> _EXERCISE DETAILS_: Your answer must be an exact copy of every record below.

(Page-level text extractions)
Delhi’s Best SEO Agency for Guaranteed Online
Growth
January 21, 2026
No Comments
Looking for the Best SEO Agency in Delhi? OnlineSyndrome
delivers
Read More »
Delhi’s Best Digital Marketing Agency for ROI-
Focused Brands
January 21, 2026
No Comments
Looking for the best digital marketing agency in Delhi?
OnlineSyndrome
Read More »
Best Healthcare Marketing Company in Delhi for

> _RESPONSE BOX_:
Delhi’s Best SEO Agency for Guaranteed Online
Growth
January 21, 2026
No Comments
Looking for the Best SEO Agency in Delhi? OnlineSyndrome
delivers
Read More »
Delhi’s Best Digital Marketing Agency for ROI-
Focused Brands
January 21, 2026
No Comments
Looking for the best digital marketing agency in Delhi?
OnlineSyndrome
Read More »
Best Healthcare Marketing Company in Delhi for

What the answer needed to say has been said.